• **Plain-text document sources**
Content starts
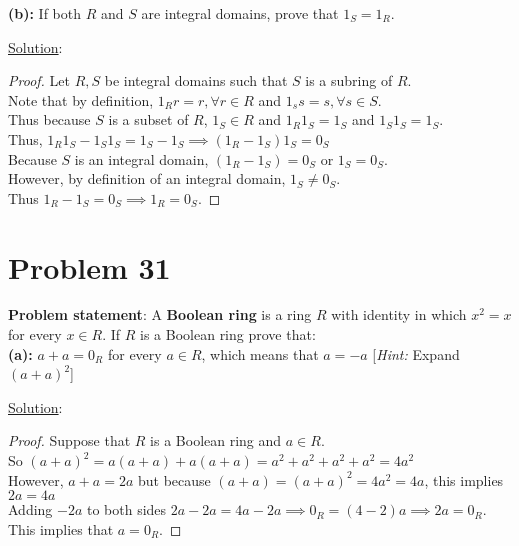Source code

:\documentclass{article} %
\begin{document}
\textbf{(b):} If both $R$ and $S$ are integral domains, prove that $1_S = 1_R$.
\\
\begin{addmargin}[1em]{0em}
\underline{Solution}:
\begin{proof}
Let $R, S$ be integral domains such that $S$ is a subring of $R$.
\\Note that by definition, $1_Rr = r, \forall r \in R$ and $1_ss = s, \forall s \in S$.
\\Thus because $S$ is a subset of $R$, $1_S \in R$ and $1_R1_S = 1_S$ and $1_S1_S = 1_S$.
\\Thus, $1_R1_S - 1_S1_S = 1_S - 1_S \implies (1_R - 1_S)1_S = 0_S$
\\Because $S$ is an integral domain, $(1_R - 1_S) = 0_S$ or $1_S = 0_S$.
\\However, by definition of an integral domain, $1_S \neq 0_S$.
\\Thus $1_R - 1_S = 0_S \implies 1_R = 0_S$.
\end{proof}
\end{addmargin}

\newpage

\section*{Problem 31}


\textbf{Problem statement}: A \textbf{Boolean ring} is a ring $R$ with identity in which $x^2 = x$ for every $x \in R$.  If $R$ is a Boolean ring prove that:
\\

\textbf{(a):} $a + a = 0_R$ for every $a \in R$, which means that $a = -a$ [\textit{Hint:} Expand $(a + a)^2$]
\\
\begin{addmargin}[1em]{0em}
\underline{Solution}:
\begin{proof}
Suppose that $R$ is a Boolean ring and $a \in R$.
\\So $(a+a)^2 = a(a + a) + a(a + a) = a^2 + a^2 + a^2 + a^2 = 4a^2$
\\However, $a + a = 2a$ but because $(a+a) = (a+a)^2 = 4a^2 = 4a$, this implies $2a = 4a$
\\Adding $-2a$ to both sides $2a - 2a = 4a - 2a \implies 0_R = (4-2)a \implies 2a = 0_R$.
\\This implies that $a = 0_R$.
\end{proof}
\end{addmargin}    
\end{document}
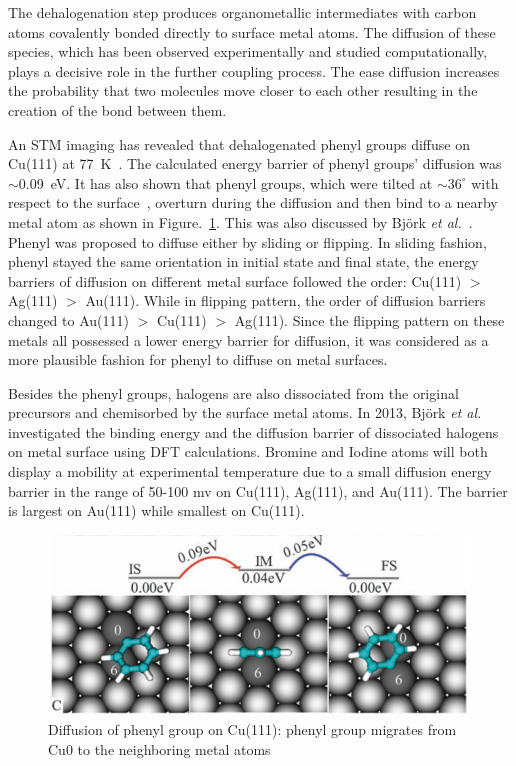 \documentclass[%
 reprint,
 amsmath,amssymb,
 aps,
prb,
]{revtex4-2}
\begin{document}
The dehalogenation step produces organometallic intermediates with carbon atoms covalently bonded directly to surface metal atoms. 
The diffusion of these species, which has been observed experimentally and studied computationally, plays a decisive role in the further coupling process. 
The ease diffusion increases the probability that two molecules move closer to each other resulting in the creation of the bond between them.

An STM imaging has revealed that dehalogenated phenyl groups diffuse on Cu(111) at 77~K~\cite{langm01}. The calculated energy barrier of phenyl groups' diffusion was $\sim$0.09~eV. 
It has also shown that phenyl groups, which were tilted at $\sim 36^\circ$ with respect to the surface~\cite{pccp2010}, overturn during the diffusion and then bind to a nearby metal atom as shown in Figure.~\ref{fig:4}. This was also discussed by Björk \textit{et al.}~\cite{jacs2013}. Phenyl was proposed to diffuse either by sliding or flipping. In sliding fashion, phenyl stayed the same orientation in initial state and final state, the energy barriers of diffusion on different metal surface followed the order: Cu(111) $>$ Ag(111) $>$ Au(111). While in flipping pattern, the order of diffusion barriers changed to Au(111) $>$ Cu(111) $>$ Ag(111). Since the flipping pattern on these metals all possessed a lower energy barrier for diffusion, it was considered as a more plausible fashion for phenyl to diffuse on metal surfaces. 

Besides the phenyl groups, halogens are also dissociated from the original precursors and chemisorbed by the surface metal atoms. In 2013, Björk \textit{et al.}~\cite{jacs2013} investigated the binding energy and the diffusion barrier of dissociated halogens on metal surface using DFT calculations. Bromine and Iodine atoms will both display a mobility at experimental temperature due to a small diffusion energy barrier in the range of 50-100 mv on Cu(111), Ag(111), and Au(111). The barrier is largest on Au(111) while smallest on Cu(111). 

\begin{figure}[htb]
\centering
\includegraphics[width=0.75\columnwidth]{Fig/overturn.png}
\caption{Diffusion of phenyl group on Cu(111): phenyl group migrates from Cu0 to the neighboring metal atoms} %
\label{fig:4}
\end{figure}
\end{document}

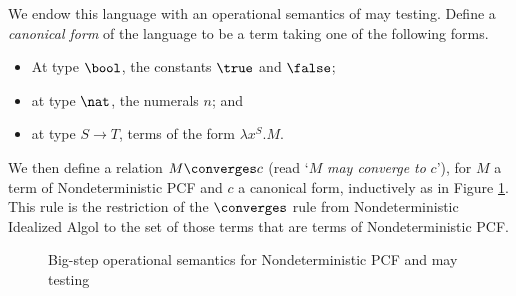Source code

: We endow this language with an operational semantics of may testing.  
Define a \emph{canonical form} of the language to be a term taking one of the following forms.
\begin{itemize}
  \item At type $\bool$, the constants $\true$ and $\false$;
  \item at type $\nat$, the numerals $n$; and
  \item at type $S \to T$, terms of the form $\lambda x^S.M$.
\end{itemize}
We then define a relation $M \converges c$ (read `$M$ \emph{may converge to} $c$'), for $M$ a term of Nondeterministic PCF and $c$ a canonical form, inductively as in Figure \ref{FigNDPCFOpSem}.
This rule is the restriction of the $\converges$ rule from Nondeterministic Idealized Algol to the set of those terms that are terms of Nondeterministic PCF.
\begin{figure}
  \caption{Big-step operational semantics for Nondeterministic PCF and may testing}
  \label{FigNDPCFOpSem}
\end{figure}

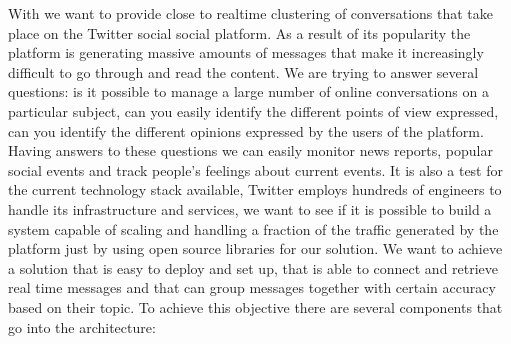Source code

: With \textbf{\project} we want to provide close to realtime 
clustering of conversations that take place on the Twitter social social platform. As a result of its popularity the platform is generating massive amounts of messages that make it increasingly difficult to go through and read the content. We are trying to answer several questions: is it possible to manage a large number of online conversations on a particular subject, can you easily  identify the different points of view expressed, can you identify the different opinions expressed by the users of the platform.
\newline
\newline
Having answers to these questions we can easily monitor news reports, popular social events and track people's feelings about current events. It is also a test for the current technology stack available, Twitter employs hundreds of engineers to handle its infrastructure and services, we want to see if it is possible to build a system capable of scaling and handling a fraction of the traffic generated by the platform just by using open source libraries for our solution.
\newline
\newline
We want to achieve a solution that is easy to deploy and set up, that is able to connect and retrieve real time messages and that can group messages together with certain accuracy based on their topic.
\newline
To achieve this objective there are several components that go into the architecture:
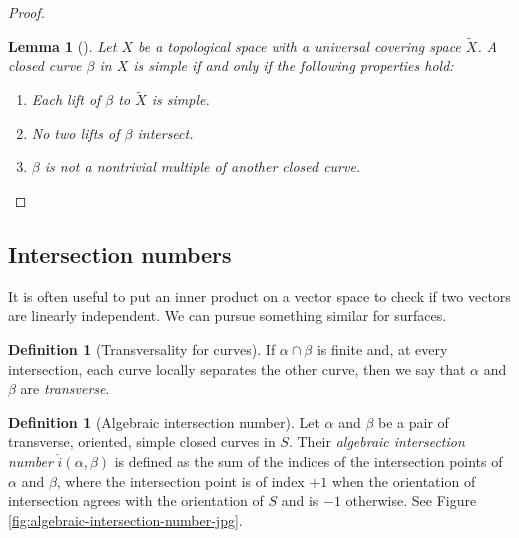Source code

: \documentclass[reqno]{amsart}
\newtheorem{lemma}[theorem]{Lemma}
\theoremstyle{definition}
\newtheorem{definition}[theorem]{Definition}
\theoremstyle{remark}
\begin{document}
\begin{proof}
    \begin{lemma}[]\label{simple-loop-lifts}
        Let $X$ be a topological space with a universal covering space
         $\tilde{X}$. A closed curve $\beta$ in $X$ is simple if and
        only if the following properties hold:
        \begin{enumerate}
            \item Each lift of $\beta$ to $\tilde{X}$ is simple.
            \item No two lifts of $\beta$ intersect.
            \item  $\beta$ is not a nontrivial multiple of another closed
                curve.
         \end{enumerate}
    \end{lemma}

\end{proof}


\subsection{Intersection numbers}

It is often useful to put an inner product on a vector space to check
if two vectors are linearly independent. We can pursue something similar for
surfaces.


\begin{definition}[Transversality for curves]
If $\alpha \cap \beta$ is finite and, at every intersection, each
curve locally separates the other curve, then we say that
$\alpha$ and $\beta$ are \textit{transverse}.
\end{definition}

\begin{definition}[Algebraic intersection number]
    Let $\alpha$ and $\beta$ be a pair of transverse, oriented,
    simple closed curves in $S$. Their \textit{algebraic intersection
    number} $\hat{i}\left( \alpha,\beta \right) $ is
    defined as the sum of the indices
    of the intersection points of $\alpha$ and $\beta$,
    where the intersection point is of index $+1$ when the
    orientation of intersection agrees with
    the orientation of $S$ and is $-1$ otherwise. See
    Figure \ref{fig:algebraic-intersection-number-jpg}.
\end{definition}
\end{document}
Content ends
• **The problem**
What is the number of lines in the records that contain "domains"? State that number alone.

• **Written answer**
2